PROBLEMS:
**a.** In the earnings call transcript, change "replay" to "archive" and give back everything from "Good day, ladies" down to "for replay purposes." with that one replacement.
**b.** Print everything in the layout region rows from the line containing "Document page, 1500x844 pixels." down to the line containing "list Apache is", both lines included, character for character.

PROVIDED PASSAGE:
## BEGIN
Q3 2012 Earnings Call

October 18, 2012 11:00 AM ET


Roger Schrum – VP, IR

Barry Saunders – VP and CFO

Harris DeLoach – Chairman and CEO

Jack Sanders – President and COO


George Staphos – Bank of America

Ghansham Panjabi – Robert Baird

Scott Gaffner – Barclays

Phil Ng – Jefferies

Chip Dillon – Vertical Research Partners

Adam Jesse Josephson – KeyBanc

Phil Gresh – JP Morgan

Mark Wilde – Deutsche Bank

Chris Manuel – Wells Fargo Securities

Al Kabili – Credit Suisse

Alex Ovshey – Goldman Sachs



Good day, ladies and gentlemen, and welcome to the Q3, 2012 Sonoco Earnings Conference Call. My name is Kristen, and I’ll be your operator for today. At this time, all participants are in a listen-only mode. We will conduct a question-and-answer session towards the end of the conference. (Operator Instructions) As a reminder, this call is being recorded for replay purposes.

I would now like to turn the call over to Mr. Roger Schrum, Vice President of Investor Relations. Please proceed sir.

Roger Schrum

Thank you very much, and good morning and welcome to Sonoco’s 2012 third quarter investor call. This call is being conducted on October 18, 2012. Joining me today are: Harris DeLoach, Chairman and Chief Executive Officer; Jack Sanders, President and Chief Operating Officer, and Barry Saunders, Vice President and Chief Financial Officer.

A news release reviewing the company’s financial results was issued before the market opened today and is available on the Investor Relations section of our website at In addition, we will refer to a presentation that is posted on the Investors site during the call.

I’ll briefly remind you that today’s call may contain a number of forward-looking statements that are based on current expectations, estimates and projections. These statements are not guarantees of future performance and are subject to certain risks and uncertainties. Therefore, actual results may differ materially. Additional information about factors that could cause different results and information about the use by the company of non-GAAP financial measures is available in today’s news release and on our company’s website.

Now with that introduction, I’ll turn it over to Barry.
## END
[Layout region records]
## BEGIN
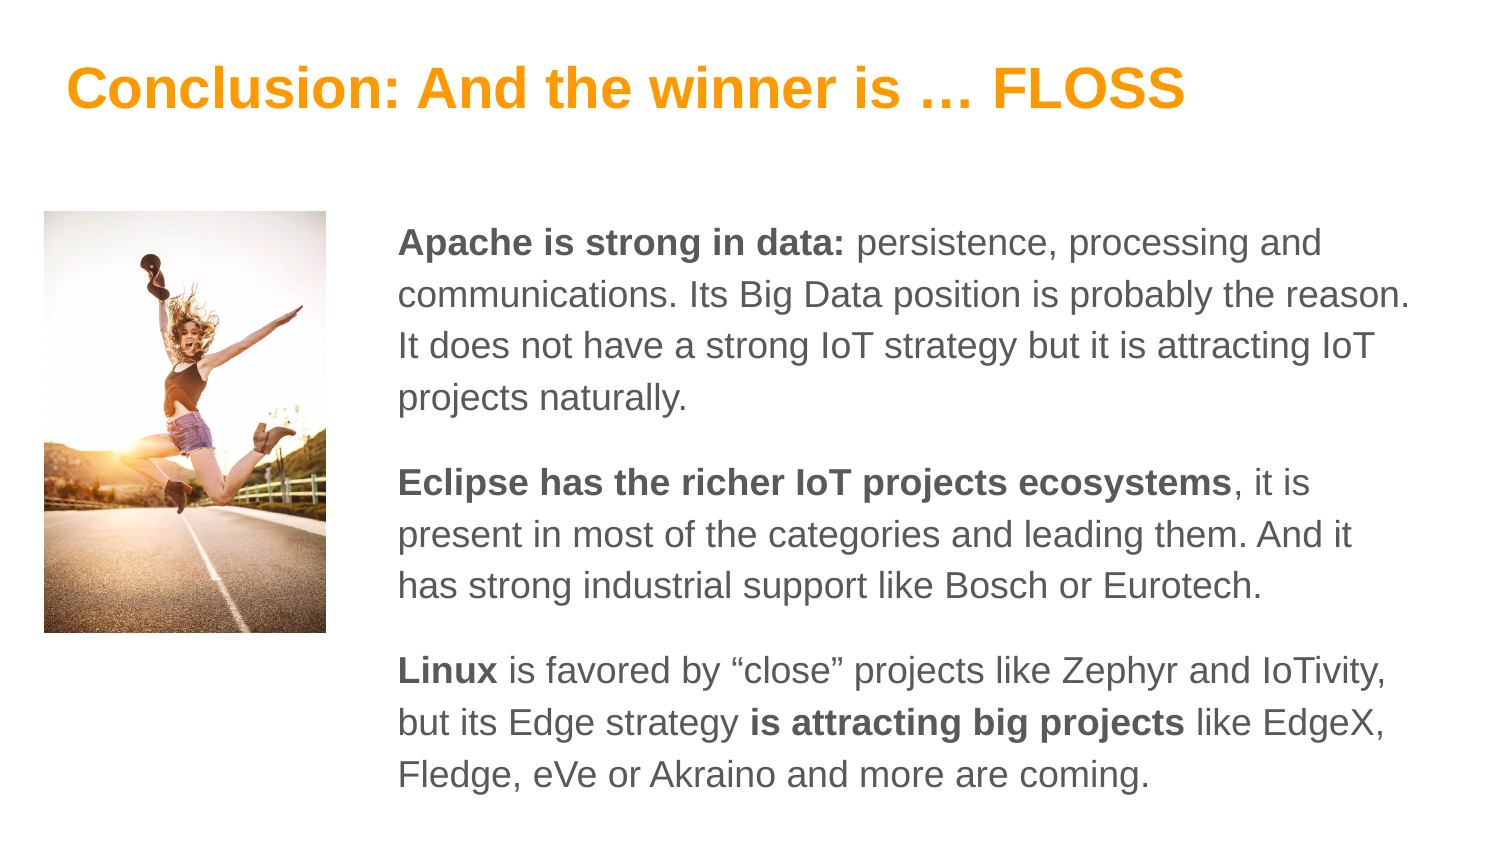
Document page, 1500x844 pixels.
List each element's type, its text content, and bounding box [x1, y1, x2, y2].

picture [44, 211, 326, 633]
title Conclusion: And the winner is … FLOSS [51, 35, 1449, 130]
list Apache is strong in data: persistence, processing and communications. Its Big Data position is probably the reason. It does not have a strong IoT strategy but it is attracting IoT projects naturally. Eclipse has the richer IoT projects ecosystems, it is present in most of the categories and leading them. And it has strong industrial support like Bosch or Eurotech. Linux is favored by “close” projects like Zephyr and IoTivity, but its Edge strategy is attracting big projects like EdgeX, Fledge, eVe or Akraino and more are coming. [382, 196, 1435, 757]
## END
## BEGIN
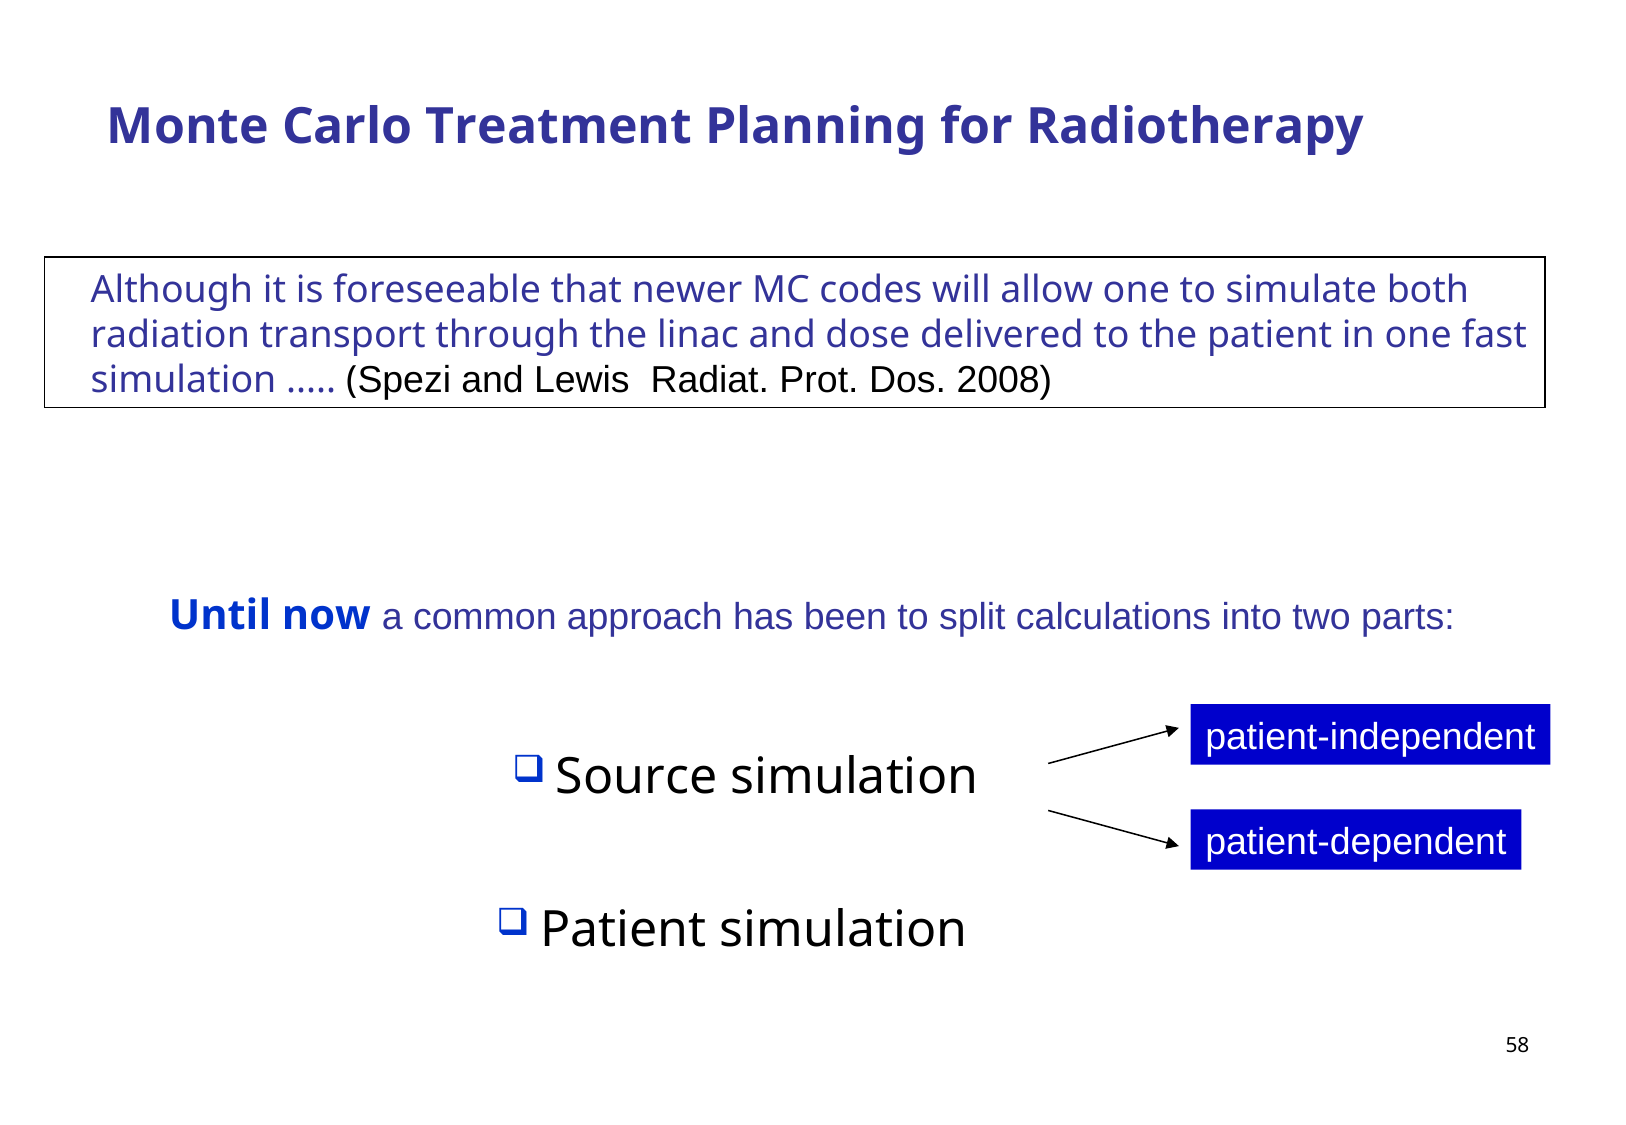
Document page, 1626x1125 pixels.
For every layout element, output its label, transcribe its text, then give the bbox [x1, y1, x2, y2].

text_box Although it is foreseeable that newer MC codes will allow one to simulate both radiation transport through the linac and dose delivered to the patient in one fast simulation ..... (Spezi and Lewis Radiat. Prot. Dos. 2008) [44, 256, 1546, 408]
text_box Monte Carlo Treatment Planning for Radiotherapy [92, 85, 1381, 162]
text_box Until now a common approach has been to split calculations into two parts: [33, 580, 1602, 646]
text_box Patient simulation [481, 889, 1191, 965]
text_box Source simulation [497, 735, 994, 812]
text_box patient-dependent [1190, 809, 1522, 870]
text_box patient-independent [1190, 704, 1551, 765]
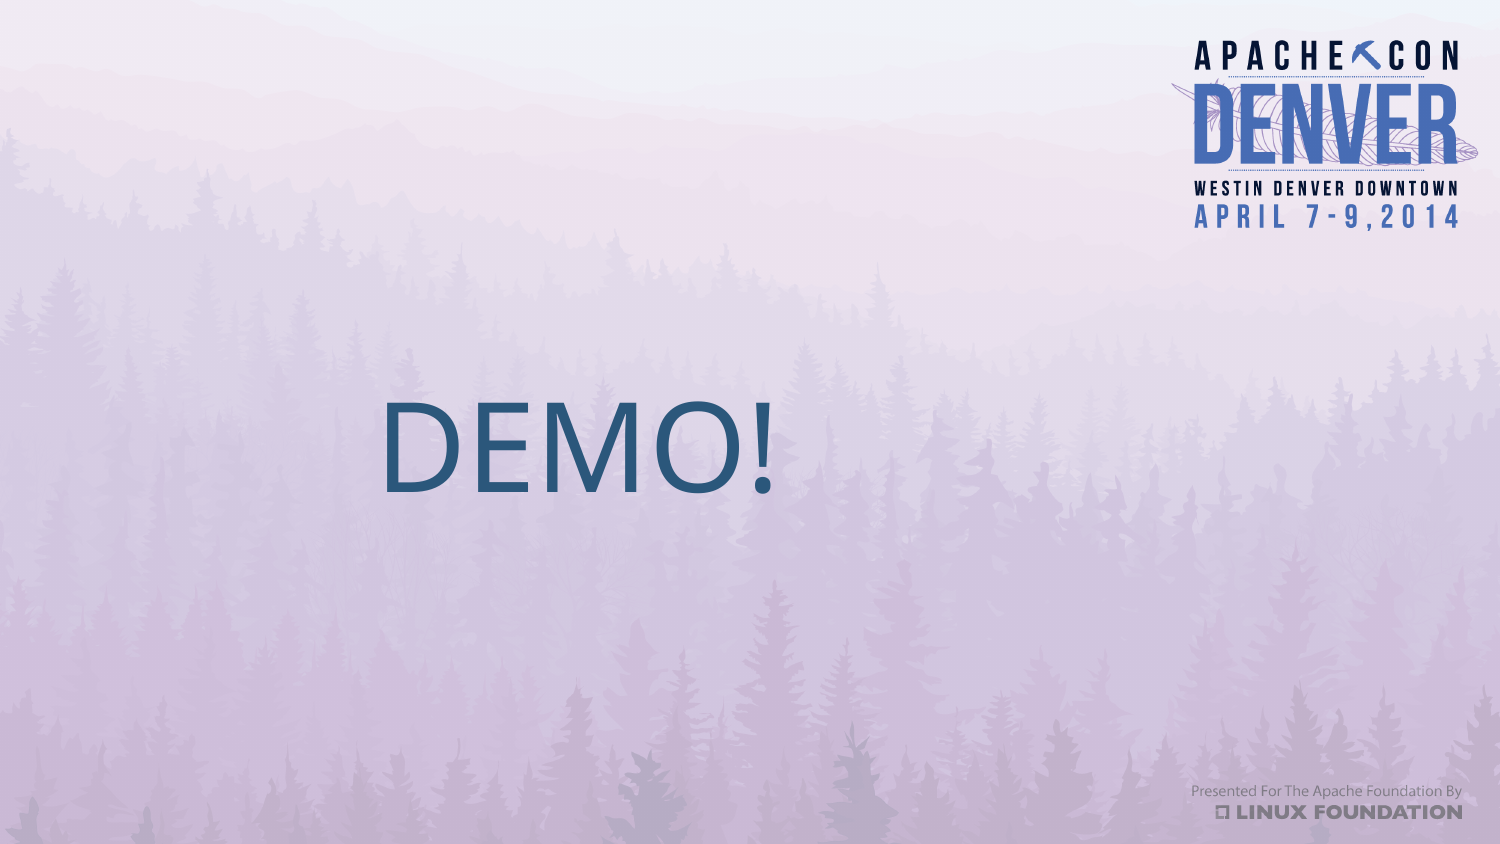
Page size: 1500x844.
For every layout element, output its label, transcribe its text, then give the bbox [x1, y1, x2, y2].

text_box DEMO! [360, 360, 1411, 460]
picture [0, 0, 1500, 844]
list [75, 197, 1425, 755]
## END
ANSWERS TO THE EXERCISES:
**a.**
Good day, ladies and gentlemen, and welcome to the Q3, 2012 Sonoco Earnings Conference Call. My name is Kristen, and I’ll be your operator for today. At this time, all participants are in a listen-only mode. We will conduct a question-and-answer session towards the end of the conference. (Operator Instructions) As a reminder, this call is being recorded for archive purposes.

**b.**
Document page, 1500x844 pixels.
List each element's type, its text content, and bounding box [x1, y1, x2, y2].

picture [44, 211, 326, 633]
title Conclusion: And the winner is … FLOSS [51, 35, 1449, 130]
list Apache is strong in data: persistence, processing and communications. Its Big Data position is probably the reason. It does not have a strong IoT strategy but it is attracting IoT projects naturally. Eclipse has the richer IoT projects ecosystems, it is present in most of the categories and leading them. And it has strong industrial support like Bosch or Eurotech. Linux is favored by “close” projects like Zephyr and IoTivity, but its Edge strategy is attracting big projects like EdgeX, Fledge, eVe or Akraino and more are coming. [382, 196, 1435, 757]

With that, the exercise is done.